At least plain texts look sufficiently readable
which is the most important thing from my point of view.

gdha commented at 2023-06-14 15:35:

Maybe https://github.com/mattduck/gh2md#github-workflow-backup-issues-as-a-markdown-file-in-your-repo could be a cheap solution for the issue/PR backup? The idea would be to create a dump as markdown files and host that for free on Cloudflare Pages or Firebase Hosting (10GB free) or another free hosting service. We can run this every night.

Made a docker image to create an Issues History in our ReaR User Guide - https://relax-and-recover.org/rear-user-guide/issues/index.html

jsmeix commented at 2023-06-15 07:24:

@gdha
awesome!
Thank you!

The issues in
https://relax-and-recover.org/rear-user-guide/issues/index.html
look very good, e.g. blockquotes are clearly visible.

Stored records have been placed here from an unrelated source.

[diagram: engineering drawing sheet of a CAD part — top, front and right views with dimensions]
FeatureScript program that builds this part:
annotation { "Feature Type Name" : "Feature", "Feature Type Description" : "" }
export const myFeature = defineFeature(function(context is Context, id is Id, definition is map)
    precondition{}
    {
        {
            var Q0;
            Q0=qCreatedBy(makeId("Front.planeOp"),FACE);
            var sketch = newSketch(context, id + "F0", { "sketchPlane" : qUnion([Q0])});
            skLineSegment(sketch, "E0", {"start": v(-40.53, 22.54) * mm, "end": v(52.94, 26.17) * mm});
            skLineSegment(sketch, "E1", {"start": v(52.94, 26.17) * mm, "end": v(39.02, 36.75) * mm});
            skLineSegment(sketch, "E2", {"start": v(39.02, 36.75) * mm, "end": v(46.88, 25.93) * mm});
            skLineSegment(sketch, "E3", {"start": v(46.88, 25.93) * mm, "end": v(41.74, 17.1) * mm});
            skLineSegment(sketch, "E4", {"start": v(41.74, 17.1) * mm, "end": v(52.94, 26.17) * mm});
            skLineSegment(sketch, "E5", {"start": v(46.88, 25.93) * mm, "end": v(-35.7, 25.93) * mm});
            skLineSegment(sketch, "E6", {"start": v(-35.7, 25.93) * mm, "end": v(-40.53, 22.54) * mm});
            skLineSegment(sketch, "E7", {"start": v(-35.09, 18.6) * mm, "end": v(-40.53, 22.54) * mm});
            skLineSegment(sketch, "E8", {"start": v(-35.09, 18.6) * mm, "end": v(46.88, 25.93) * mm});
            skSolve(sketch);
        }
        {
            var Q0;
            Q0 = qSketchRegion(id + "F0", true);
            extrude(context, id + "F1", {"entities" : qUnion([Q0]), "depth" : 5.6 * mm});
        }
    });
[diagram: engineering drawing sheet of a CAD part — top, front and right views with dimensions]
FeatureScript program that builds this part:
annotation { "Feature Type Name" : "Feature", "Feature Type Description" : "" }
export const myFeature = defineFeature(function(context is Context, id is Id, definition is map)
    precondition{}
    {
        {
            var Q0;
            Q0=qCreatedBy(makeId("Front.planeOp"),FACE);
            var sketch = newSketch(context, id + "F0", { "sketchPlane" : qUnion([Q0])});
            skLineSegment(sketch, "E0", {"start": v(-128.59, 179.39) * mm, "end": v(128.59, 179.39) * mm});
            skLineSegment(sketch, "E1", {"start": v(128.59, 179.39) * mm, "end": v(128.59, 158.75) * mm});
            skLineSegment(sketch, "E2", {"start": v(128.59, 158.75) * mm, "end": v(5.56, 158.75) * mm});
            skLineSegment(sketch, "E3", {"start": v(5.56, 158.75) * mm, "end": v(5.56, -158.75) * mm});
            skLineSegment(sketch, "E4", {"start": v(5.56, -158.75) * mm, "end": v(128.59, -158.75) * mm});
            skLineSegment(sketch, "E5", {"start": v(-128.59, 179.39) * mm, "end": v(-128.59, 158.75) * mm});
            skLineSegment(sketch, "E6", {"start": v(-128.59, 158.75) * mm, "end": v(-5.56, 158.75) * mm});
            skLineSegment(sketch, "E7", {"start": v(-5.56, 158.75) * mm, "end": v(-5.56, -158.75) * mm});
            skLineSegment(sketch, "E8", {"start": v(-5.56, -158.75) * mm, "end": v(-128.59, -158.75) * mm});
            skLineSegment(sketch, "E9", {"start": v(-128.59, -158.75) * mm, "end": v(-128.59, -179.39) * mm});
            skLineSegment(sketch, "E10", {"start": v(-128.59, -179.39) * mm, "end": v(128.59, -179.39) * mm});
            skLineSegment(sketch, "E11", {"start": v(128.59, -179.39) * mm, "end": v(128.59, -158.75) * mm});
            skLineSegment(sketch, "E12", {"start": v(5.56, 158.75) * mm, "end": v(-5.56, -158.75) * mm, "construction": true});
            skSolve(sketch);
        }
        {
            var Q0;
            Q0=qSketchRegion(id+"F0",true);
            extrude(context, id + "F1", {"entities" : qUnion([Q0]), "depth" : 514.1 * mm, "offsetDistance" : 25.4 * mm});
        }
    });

It even provides (high resolution) images e.g.
https://github.com/rear/rear/assets/1429783/54de2505-4b33-41b8-a12b-da61aec9eda4
in
https://relax-and-recover.org/rear-user-guide/issues/2023-05-19.2990.issue.open.html

jsmeix commented at 2023-06-15 07:29:

Ah! This is the commit about "adding issues history":
https://github.com/rear/rear-user-guide/commit/df824721d0d573686a16e59207614caf77e1dcc4

jsmeix commented at 2023-06-15 08:06:

I am wondering how much (disk) space it needs:

# git clone https://github.com/rear/rear-user-guide.git
...
Receiving objects: 100% (6711/6711), 29.72 MiB | 4.68 MiB/s, done.

# du -hc rear-user-guide
...
32M     rear-user-guide/docs/issues
...
64M     total

# du -h rear-user-guide/docs/issues/2023-05-19.2990.issue.open.md
20K     rear-user-guide/docs/issues/2023-05-19.2990.issue.open.md

The rear-user-guide git repository contains
only the texts of the issues as markdown files
which are only 32M.

Images - in particular high resolution images - are
kept outside of the rear-user-guide git repository
which is good!

So we have now via

# git clone https://github.com/rear/rear-user-guide.git

the texts of our issues and pull requests
duplicated several times on our local computers, cf.
https://github.com/rear/rear/issues/3007#issuecomment-1580234940

I think this basically solves this issue - at least
as far as I need it from my personal point of view.

jsmeix commented at 2023-06-15 08:18:

Only a spontaneous offhanded idea:

What do you think about having
only the texts of our issues and pull request
as markdown files in the 'rear' git repository
so that the 'rear' git repository would become
self-contained regarding its history?

The currently needed (disk) space
of the 'rear' git repository is

# git clone https://github.com/rear/rear.git
...
Receiving objects: 100% (58405/58405), 11.22 MiB | 6.33 MiB/s, done.

# du -hs rear
22M     rear

so adding the markdown files in rear-user-guide/docs/issues
would make the 'rear' git repository more than two times
as large as it currently is from 22M to 22M + 32M = 54M
but it would be still rather small.

For comparison:
One single high resolution image like
https://github.com/rear/rear/assets/1429783/54de2505-4b33-41b8-a12b-da61aec9eda4
is already more than 5M.

github-actions commented at 2023-08-15 02:00:

Stale issue message


[Export of Github issue for rear/rear.]